Illustration: Aïda Amer/Axios

After recovering from a "mild" COVID case in November, I developed long COVID, with debilitating symptoms that included persistent shortness of breath, heart palpitations, and insomnia.

  • At one point, I counted 23 symptoms.
  • As my symptoms grew worse, I was admitted to the hospital, where I underwent numerous tests. Thankfully, no major organ damage was found — apart from an obstruction in my lungs, which is still being treated.

Why it matters: Long COVID was an alarm bell that I needed to make huge changes in my life.

Flashback: Before getting hit with this life-changing illness, I frankly hadn’t taken great care of myself. I let stress and anxiety get to me. I ate poorly, drank too much coffee, and rarely made time for exercise.

  • Very soon I realized: If I’m going to get better, I need to completely change my life. I’d never be able to go back to those bad habits.

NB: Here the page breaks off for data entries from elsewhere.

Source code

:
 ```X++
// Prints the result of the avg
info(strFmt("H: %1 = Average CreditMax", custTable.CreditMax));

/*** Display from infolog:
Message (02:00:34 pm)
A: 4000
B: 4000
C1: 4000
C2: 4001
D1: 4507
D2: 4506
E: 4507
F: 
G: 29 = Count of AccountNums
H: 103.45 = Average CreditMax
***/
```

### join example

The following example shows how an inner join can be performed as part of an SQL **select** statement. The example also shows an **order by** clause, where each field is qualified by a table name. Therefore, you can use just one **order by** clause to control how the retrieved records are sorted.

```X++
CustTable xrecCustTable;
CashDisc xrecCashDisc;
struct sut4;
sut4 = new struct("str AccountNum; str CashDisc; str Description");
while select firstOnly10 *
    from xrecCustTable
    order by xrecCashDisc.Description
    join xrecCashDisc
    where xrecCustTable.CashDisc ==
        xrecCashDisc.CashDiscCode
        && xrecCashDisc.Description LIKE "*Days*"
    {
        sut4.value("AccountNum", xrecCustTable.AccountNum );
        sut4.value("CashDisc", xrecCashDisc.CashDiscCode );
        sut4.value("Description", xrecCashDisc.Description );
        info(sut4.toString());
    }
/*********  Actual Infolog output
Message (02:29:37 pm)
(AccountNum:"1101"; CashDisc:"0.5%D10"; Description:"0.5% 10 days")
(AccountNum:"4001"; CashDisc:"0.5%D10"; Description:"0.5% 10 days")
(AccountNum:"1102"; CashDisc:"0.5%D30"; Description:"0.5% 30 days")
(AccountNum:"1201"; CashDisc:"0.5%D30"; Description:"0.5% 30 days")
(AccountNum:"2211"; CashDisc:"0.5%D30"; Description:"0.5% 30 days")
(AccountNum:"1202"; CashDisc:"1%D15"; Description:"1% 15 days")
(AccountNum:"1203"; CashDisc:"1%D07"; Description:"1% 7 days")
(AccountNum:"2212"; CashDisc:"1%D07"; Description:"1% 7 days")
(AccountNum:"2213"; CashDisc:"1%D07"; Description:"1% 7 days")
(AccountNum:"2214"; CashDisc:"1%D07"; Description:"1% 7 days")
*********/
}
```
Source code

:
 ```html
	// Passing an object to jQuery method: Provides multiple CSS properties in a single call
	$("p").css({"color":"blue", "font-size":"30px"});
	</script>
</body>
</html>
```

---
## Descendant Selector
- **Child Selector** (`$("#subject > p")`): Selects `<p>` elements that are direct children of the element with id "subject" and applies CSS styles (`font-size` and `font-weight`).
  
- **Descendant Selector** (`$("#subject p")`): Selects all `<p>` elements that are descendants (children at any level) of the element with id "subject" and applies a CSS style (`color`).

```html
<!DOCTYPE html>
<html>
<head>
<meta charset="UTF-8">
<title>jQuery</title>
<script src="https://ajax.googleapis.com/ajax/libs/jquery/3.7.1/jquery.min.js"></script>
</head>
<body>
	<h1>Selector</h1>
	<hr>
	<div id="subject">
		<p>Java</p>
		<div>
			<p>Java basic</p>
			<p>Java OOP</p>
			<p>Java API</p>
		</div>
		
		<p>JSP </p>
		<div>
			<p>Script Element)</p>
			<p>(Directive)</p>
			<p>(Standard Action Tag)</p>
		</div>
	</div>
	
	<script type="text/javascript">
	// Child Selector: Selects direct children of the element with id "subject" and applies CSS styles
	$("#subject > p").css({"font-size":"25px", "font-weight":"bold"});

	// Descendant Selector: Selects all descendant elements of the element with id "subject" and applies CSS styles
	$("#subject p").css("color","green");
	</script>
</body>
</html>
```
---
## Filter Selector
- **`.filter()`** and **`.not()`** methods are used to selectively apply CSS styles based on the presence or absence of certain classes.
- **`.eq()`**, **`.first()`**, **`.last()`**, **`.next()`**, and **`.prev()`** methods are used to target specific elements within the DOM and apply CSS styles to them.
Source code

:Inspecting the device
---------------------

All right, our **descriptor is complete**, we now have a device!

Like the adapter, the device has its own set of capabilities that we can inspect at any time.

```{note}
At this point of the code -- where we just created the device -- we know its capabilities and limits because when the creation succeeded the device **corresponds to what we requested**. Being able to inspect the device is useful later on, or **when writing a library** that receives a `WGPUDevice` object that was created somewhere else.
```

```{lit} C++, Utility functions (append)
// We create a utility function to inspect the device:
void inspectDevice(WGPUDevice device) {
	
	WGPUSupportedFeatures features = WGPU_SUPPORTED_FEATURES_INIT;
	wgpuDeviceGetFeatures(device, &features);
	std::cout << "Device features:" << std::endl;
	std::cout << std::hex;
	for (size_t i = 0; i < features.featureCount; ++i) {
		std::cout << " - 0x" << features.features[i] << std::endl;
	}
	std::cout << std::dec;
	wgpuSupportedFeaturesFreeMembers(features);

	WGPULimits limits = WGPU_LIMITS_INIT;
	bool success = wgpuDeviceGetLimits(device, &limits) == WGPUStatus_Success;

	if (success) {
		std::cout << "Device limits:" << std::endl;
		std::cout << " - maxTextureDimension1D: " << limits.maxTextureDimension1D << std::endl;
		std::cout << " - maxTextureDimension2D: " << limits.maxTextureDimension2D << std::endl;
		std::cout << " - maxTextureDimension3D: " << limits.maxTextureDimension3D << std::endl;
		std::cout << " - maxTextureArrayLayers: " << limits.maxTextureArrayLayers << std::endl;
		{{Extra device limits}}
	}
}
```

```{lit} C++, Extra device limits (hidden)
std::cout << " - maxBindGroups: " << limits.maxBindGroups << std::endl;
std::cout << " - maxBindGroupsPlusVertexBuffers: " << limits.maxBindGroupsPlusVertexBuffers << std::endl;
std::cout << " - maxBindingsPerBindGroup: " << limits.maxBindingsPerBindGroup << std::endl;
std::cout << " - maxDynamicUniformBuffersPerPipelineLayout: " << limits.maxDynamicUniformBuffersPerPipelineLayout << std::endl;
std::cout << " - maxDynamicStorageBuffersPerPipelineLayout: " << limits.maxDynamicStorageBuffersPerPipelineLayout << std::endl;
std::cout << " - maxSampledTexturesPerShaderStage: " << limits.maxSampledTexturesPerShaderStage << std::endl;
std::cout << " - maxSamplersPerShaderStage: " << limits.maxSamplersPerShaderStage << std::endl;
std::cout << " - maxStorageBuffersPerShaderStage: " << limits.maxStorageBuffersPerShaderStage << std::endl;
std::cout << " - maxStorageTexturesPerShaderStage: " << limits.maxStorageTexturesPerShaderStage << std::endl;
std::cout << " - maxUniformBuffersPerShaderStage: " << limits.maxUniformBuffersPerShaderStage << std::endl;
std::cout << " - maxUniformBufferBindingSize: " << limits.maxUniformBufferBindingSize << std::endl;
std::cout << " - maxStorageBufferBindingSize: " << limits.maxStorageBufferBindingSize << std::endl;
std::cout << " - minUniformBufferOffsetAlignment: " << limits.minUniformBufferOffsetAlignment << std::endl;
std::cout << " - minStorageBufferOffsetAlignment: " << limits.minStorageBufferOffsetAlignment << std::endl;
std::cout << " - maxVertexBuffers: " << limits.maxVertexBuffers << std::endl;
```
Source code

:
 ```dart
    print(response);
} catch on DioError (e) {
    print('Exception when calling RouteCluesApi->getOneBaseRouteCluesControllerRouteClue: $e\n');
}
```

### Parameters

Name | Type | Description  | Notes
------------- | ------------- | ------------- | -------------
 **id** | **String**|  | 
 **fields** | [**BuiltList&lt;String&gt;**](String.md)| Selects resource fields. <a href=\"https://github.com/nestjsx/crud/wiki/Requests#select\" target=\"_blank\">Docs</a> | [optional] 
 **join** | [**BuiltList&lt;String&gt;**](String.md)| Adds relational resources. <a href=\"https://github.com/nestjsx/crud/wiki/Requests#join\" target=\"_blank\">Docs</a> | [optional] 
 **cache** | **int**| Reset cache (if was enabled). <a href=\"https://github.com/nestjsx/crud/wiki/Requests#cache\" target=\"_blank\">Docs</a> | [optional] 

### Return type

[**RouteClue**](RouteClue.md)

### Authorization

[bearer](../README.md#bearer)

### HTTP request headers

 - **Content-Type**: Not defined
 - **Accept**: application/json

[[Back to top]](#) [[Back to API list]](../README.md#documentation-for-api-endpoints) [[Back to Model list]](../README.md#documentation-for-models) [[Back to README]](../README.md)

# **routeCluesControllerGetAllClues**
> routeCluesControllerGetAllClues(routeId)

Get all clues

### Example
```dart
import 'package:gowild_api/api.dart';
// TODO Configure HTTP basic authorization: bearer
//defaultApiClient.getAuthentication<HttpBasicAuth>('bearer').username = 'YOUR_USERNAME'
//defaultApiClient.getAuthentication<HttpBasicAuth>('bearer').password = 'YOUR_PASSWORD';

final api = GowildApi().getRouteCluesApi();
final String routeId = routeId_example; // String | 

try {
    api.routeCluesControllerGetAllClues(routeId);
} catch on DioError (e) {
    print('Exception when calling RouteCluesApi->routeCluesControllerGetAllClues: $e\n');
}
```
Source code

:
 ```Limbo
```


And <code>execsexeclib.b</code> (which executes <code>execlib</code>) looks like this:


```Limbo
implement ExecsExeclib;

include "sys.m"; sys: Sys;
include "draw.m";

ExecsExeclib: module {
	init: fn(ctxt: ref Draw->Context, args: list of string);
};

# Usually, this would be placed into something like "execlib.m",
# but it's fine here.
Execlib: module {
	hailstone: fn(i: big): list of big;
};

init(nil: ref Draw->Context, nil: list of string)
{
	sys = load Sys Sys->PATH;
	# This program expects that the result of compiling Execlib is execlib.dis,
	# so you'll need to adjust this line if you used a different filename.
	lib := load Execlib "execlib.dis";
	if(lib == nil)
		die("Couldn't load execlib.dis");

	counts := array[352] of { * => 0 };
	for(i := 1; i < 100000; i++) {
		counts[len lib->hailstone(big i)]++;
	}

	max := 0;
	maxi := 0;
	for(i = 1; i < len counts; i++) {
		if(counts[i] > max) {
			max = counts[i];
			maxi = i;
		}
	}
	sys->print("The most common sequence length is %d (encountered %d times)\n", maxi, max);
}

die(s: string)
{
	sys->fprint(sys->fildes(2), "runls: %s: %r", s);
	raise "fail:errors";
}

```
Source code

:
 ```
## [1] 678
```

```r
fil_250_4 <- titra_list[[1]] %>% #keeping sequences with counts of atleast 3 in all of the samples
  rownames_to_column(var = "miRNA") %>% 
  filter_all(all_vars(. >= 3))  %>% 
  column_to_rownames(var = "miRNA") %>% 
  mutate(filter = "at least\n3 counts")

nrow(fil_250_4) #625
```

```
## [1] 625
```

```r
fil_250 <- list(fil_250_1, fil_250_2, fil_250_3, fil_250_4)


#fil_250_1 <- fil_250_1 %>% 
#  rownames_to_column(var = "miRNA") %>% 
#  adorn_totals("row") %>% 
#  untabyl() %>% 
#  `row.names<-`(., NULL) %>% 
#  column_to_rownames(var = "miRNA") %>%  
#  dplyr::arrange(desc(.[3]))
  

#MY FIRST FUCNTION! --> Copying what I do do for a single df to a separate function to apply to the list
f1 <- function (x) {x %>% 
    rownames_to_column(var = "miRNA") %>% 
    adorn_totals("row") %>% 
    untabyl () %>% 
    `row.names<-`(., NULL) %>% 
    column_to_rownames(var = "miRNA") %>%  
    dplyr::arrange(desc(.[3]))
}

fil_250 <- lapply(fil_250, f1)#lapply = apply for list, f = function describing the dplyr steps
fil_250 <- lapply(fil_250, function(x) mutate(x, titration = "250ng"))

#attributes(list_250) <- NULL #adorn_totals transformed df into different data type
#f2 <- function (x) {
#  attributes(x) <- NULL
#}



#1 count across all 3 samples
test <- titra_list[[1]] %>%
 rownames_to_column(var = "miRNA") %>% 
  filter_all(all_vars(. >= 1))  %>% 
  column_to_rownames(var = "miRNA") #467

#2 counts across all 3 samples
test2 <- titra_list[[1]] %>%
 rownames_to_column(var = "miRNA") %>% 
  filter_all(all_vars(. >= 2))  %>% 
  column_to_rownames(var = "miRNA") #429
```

So I improvised this three-ingredient recipe for recovery:

1. Structure: Following a daily routine is my new lifeblood. Every morning, I write a list of everything I want to do that day — then check off each task as I do it. I follow a healthy diet, drink lots of water, take my medications and supplements, and attend pulmonary rehab.

  • Almost every hour of my day is scheduled, even rest and recreational activities — watching a movie or listening to music. It may sound overkill. But this has radically improved my life.

2. Pace: Pacing is a technique that has been used for years by people with chronic fatigue syndrome. You limit your daily activities and reduce your energy expenditure based on your symptoms.

  • On days when I’m in pain or fatigued, my list of tasks is shorter. If I’m feeling good, I don’t push myself to the point of exertion. I might walk an extra five minutes on the treadmill, cook dinner for my family, or take the dog to the park. When my body needs rest, I rest.

3. Faith: Thinking positively has always been challenging for me. But with daily prayer and meditation, it’s getting easier.

  • The mind is a powerful instrument. I’m learning to use it for my betterment, not detriment.

The bottom line: In four months, my symptoms have improved by 60-70%. But in lots of ways, I’m healthier than I was before getting COVID.